Well, it finally happened.

I noticed some activity over at my neighbor’s house across the slough from us on Lake Martin in Dadeville. To be honest, my husband Alan and I have an innocent obsession with our neighbor’s house since it belongs to William Lee Golden’s sister, Lanette. When I met her, I did not know who William Lee Golden of the Oakridge Boys was. When I saw him walking down our road, I thought he was a member of ZZ Top.

A few years later, I spotted a long-bearded man in a restaurant and mistakenly thought it was my neighbor’s brother, but it was not. As my luck would have it, it was a neighbor, but he was not related to Lanette.

Following an Oakridge Boys concert or a William Lee Golden concert, we look for the lights on at our house of obsession. During one of those times the look-a-like neighbor came and visited us. Alan said Lanette sold that house and that I needed to give up.

For my birthday earlier this year, Alan bought tickets to see the Goldens, and we noticed the lights on at the neighbors before the concert. Doubtful, I spotted Lanette at the concert and spoke with her. She told me to visit the house when I saw the lights on. Right after the conversation, I called my friend and mentor Pat Hill, the director of the George Wallace Senior Center in Glencoe. She told me to calm down or I would have a heart attack.
#####
▸ List of tasks
1 > In the text about the neighbor's house, who is the owner's brother?
2 > Rewrite the paragraph of the text about the neighbor's house that begins "For my birthday earlier this year" as a short bulleted list that keeps its main facts.
3 > Summarize the text about the neighbor's house in two sentences.

▸ Data listing
#####
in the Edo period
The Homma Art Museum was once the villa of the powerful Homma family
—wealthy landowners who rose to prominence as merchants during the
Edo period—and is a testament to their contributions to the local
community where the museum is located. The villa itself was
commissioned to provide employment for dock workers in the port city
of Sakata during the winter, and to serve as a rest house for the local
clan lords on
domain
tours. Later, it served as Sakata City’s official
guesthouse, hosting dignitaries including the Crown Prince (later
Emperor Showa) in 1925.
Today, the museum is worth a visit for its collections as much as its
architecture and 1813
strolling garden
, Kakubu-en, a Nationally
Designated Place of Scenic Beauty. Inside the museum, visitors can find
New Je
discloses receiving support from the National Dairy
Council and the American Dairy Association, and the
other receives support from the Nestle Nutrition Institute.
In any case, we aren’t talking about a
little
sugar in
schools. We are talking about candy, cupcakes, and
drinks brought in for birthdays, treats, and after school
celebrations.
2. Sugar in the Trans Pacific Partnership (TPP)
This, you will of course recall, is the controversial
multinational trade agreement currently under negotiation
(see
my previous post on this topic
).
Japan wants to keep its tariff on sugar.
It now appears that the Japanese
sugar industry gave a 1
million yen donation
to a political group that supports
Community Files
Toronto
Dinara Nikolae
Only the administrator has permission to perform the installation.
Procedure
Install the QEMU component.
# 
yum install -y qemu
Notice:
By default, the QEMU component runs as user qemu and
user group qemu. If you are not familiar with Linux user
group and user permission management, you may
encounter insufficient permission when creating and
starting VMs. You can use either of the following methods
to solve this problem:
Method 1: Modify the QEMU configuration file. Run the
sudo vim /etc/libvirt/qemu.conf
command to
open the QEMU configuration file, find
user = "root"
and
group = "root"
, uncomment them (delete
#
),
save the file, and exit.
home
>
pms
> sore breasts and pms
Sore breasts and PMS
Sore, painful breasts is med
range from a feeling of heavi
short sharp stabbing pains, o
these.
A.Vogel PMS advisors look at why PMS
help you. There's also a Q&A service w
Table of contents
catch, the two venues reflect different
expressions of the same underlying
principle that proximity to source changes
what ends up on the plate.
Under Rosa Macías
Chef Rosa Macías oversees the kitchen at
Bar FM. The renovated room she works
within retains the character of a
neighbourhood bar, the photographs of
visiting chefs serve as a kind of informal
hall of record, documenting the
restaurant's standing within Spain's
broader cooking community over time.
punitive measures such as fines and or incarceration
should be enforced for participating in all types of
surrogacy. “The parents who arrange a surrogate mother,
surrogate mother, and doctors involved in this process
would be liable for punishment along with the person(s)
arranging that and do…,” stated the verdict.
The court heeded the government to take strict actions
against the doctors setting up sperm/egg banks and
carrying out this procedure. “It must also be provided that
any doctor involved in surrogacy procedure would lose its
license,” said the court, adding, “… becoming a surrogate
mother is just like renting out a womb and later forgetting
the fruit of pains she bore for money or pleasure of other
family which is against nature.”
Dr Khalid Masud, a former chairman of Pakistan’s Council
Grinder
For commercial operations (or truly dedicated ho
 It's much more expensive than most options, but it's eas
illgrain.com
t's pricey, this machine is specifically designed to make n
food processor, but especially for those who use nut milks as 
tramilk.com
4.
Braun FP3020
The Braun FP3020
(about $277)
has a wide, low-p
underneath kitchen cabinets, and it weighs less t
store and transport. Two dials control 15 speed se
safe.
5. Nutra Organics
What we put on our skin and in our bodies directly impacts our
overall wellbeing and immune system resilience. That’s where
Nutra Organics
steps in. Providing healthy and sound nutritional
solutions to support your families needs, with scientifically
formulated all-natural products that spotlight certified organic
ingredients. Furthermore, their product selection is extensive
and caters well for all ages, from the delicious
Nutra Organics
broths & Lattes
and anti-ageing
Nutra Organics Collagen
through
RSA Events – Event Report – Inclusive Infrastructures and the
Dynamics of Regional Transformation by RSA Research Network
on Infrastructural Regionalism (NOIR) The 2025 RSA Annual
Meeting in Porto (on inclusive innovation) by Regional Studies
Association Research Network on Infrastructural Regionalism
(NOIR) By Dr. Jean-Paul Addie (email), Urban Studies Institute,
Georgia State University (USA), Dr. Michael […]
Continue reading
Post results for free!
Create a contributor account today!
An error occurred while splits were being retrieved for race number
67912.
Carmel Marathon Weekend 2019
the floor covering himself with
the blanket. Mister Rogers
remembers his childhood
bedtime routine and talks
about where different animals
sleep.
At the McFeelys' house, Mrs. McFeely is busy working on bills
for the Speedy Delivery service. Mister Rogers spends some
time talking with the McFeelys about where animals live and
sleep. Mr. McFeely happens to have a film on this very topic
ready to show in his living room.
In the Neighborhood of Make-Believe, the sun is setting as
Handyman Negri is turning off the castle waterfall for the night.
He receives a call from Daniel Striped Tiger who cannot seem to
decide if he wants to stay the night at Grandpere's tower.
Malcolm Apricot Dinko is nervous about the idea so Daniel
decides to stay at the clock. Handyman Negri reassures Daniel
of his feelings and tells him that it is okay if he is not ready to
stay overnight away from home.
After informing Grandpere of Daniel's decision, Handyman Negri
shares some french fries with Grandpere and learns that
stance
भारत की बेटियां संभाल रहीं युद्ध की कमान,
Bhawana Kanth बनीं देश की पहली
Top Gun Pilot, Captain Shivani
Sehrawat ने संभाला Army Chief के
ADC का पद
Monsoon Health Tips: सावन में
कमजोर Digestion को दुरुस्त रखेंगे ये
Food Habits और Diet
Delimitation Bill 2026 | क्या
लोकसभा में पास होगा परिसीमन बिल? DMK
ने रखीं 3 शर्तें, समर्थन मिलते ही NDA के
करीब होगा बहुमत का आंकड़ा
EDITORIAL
#####
▸ Responses by item number
1 > William Lee Golden of the Oakridge Boys.

2 >
- Alan bought tickets to see the Goldens for my birthday earlier this year.
- Before the concert, we noticed the lights on at the neighbors' house.
- At the concert, I spoke with Lanette, who told me to visit the house when I saw the lights on.
- Right afterward, I called my friend and mentor Pat Hill, director of the George Wallace Senior Center in Glencoe.
- She told me to calm down or I would have a heart attack.

3 > The narrator and Alan have an obsession with a house across the slough from them on Lake Martin in Dadeville, which belongs to Lanette, the sister of William Lee Golden of the Oakridge Boys, and they look for its lights after his concerts. At a Goldens concert that Alan bought tickets to for the narrator's birthday, the narrator spoke with Lanette, who said to visit the house when its lights were on.